A spokesman for the New Orleans Police Department quickly acknowledged that the new statue was wrongly applied to Delatoba’s case; and the district attorney refused the charge. But neither of those decisions gets to the root of the problem, the very existence of the law, a law the St. Martinville police chief is applying – however wrongly – to people resisting arrest. I say he’s applying it wrongly because the law makes no mention of resisting arrest. It reads:
“It shall be unlawful for any person to select the victim of the following offenses against person and property because of actual or perceived race, age, gender, religion, color, creed, disability, sexual orientation, national origin, or ancestry of that person or the owner or occupant of that property or because of actual or perceived membership or service in, or employment with, an organization, or because of actual or perceived employment as a law enforcement officer, firefighter, or emergency medical services personnel: first or second degree murder; manslaughter; battery; aggravated battery; second degree battery; aggravated assault with a firearm; terrorizing; mingling harmful substances; simple or third degree rape, forcible or second degree rape, or aggravated or first degree rape; sexual battery, second degree sexual battery; oral sexual battery; carnal knowledge of a juvenile; indecent behavior with juveniles; molestation of a juvenile or a person with a physical or mental disability; simple, second degree, or aggravated kidnapping; simple or aggravated arson; communicating of false information of planned arson; simple or aggravated criminal damage to property; contamination of water supplies; simple or aggravated burglary; criminal trespass; simple, first degree, or armed robbery; purse snatching; extortion; theft; desecration of graves; institutional vandalism; or assault by drive-by shooting” (NOLA.com).

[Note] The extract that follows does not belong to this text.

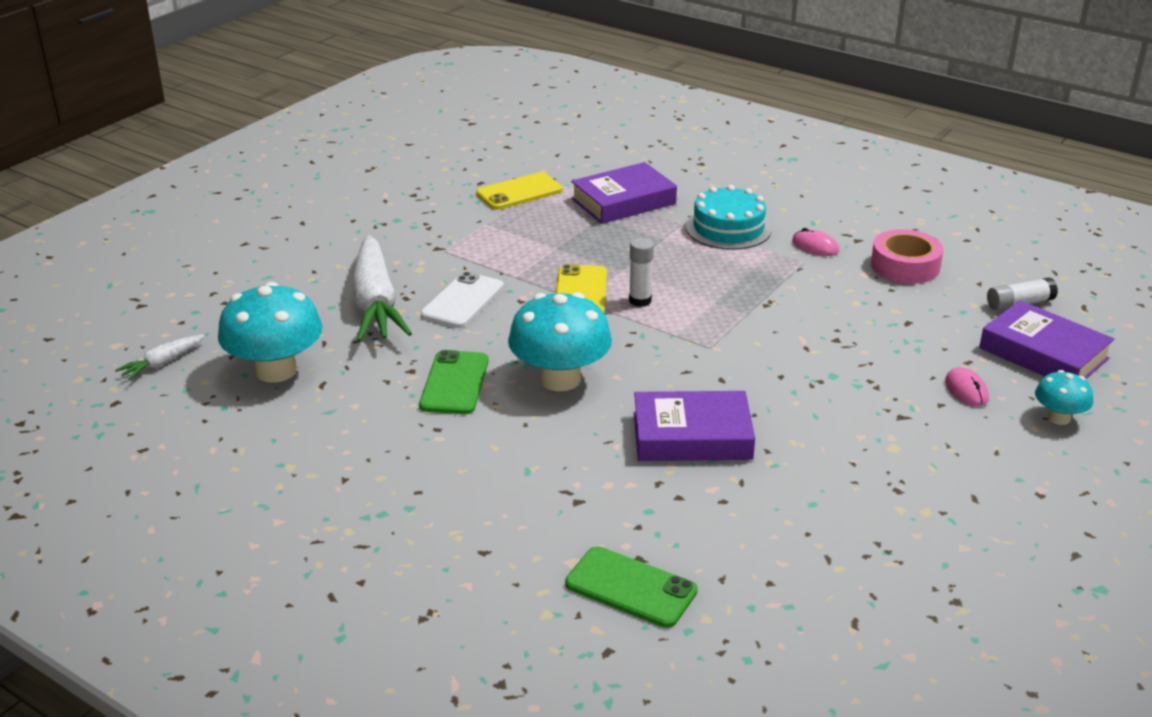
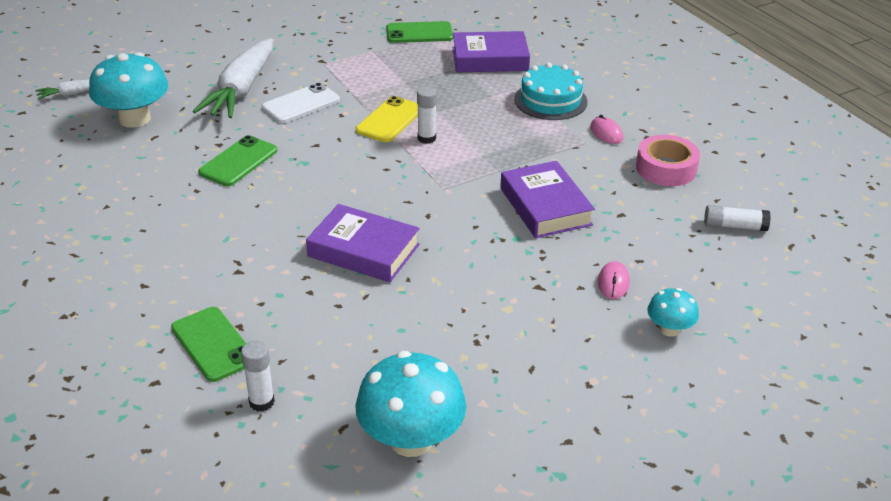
camera: 25 degrees right, 5 degrees up
(519, 192) = (419, 33): yellow phone -> green phone
(560, 379) = (312, 180): turquoise mushroom -> turquoise mushroom (411, 439)
(746, 628) = (261, 402): none -> white glue stick
(1043, 353) = (712, 273): purple book -> purple book (545, 206)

Hebert did not return a call requesting comment, but we can assume he’s thinking of those battery offenses as crimes that could be seen as resisting arrest if they’re committed against a police officer. But just as the law recognizes a difference between, say, a white person hurting a black person in the course of a robbery and a Klansman hurting a black person for the sport of it, our new law should also recognize a difference between a person resisting arrest and a person setting out to hurt a cop (NOLA.com).
Maybe you think it shouldn’t matter what’s in a person’s heart. I feel the same way. I think it’s generally a bad idea to base a people’s punishment based on speculation about hatred they were feeling when they committed their crimes. But that is what hate-crime statutes do: punish people for criminally acting out their bigoted beliefs. We don’t know what people who resist the police believe. All we know is they don’t want to be arrested (NOLA.com).
As he praised the law, Chief Hebert told KATC, “Hopefully, the rest of the nation follows suit.” Surely, some states will follow suit. Not because such laws are needed but because bad ideas are catching (NOLA.com).